Hara tidak hanya mengatakan itu semua dengan nada serius, tetapi juga menatap Owen dengan intens hingga yang ditatap merasakan desiran cepat di dalam jantungnya.

"Hara, gue...."

"Nah, gimana? Hebat kan gombalan gue?" tanya Hara bangga, mengabaikan Owen yang telanjur baper sampai wajahnya memerah lagi.

"Ternyata itu bukan kenyataan ya, Ra?" tanya Owen polos setelah lebih tenang dan Hara sudah kembali ke ranjangnya. "Gue kira lo beneran suka sama gue."
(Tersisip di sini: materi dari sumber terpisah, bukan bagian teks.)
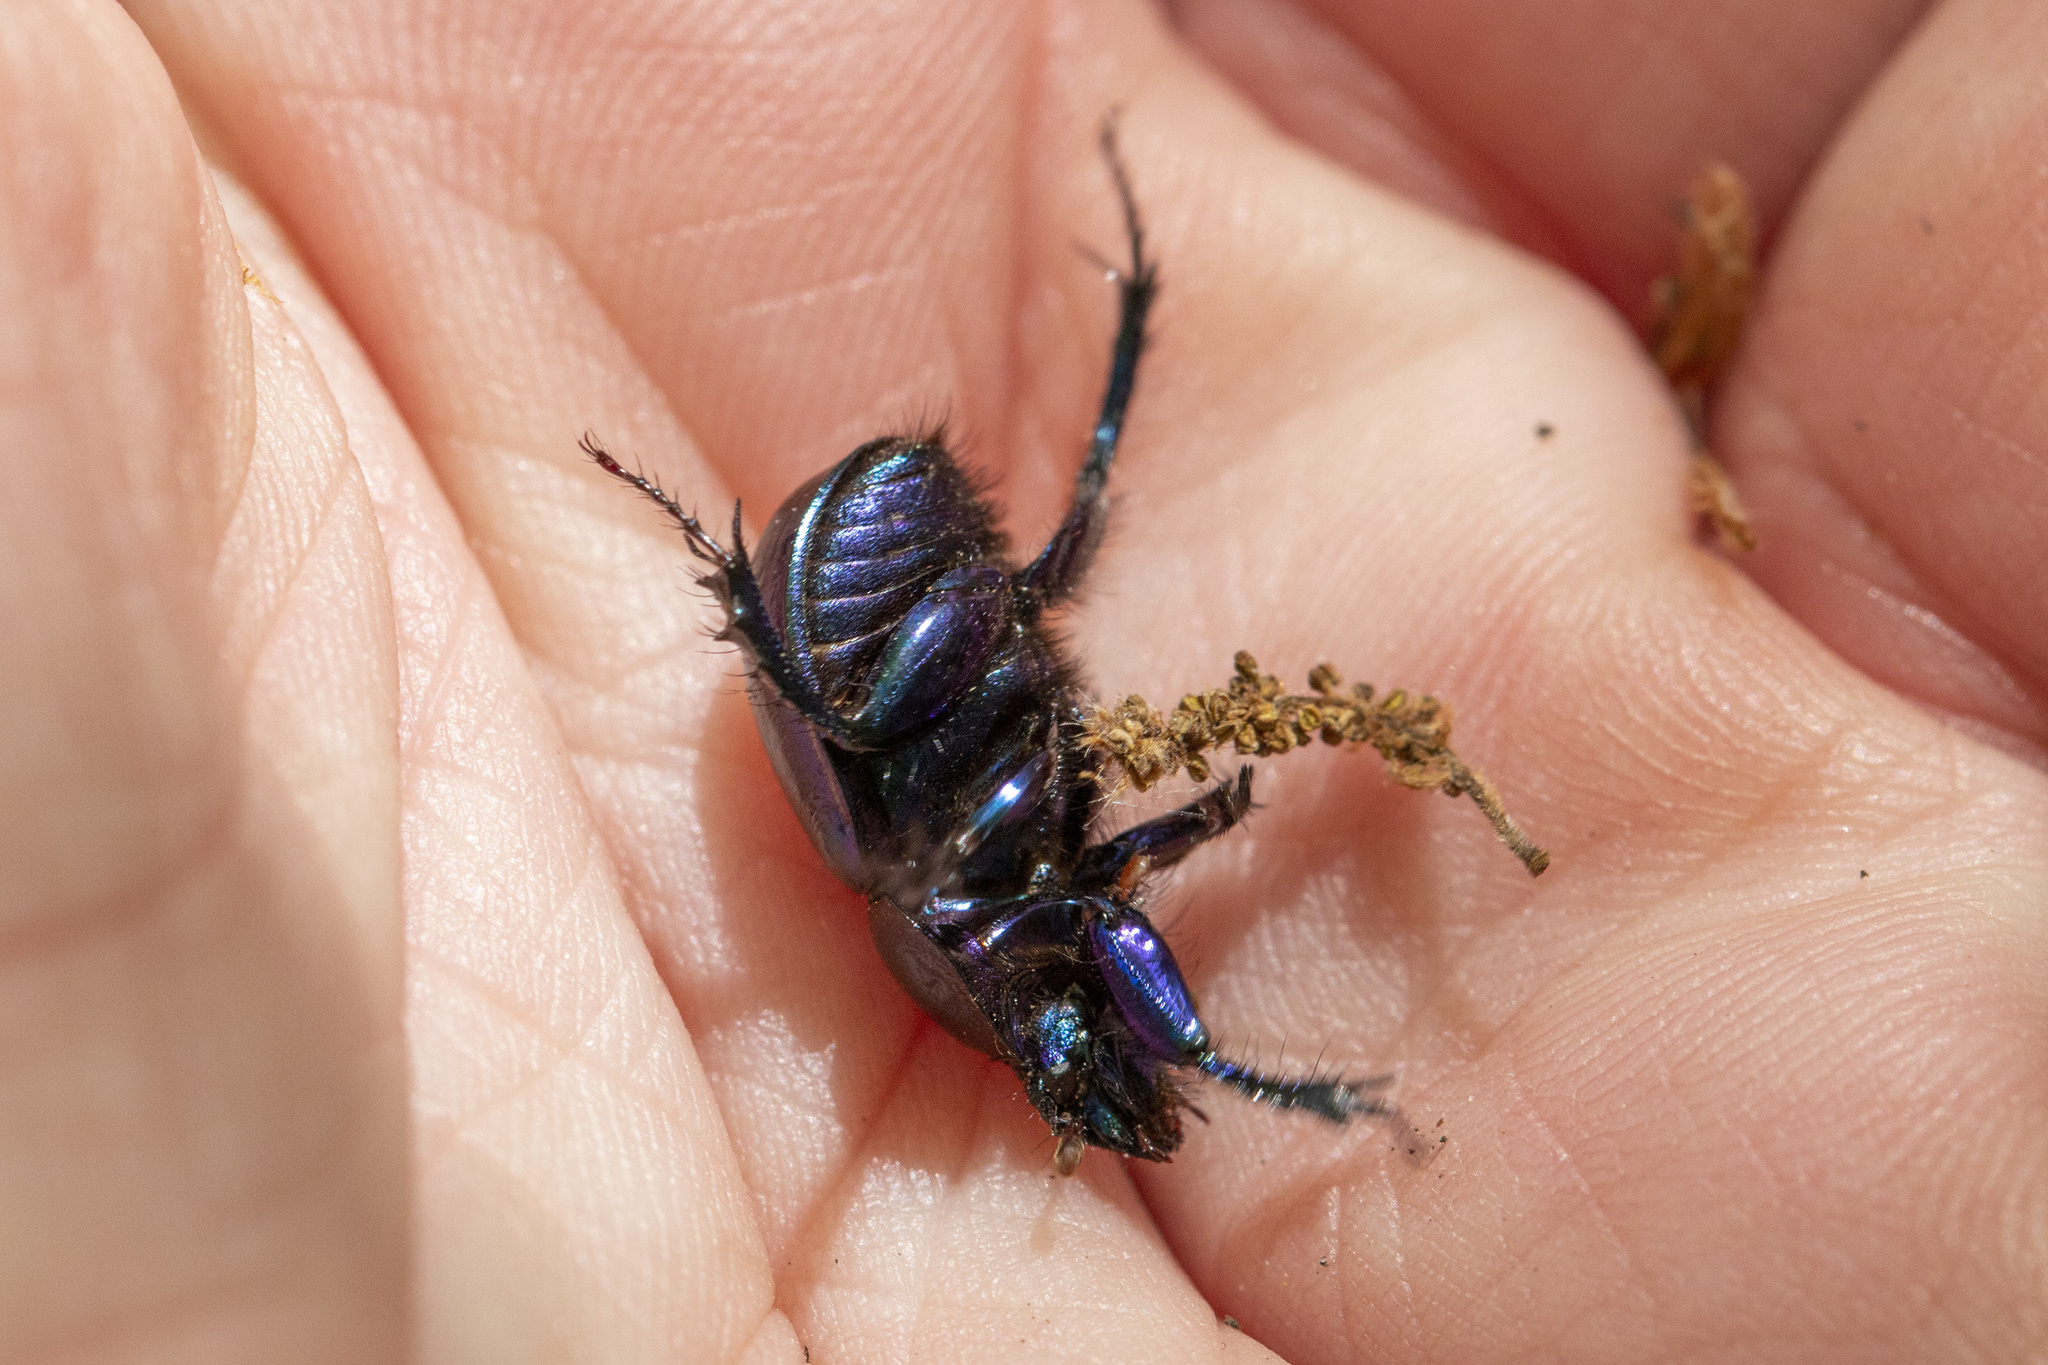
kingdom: Animalia
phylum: Arthropoda
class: Insecta
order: Coleoptera
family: Geotrupidae
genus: Anoplotrupes
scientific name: Anoplotrupes stercorosus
"Ck! Polos banget, sih. Tapi gue jadi teringat sama kata-kata lo di gudang sekolah. Lo... sejak kapan lo suka sama gue? Jangan bilang, lo udah suka sama gue sejak kita masih kecil?"
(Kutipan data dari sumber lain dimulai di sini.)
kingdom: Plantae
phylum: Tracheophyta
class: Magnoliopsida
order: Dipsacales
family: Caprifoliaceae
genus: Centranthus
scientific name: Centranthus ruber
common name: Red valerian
"Hmm... mungkin. Soalnya gue nggak pernah dekat sama cewek lain selain lo."

"Mungkin?"

"Gue nggak tau tepatnya kapan, yang jelas gue semakin sadar kalo gue nggak bisa kehilangan lo setelah lo pergi."

Hara speechless, otaknya seketika buntu karena tidak tahu harus merespons apa.

"Ironis ya, lo malah mau nahan gue pergi sementara keluarga gue mau buang gue," kata Hara pelan akhirnya, setelah mengingat sebesar apa kepentingan dia dalam keluarganya sendiri.

"Nggak, Ra. Mereka nggak buang lo. Percaya sama gue, ini juga nggak gampang buat mereka. Yang harus lo tau, rasa kehilangan mereka sama besarnya sama rasa kehilangan gue dan bahkan mungkin jauh lebih besar dari yang bisa lo bayangin.

"Gue nggak mau kehilangan lo lagi, Ra. Jadi plis, meski pada akhirnya lo tetap mau pergi, lo harus ingat kalo gue nggak akan tinggalin lo. Gue bener-bener tulus sama lo," lanjut Owen lagi setelah jeda yang cukup lama di antara mereka.

Hara tidak mengatakan apa pun pada Owen sebagai balasan atas ungkapan perasaannya, tetapi cowok itu tidak tahu kalau hatinya menghangat secara tidak terduga karenanya.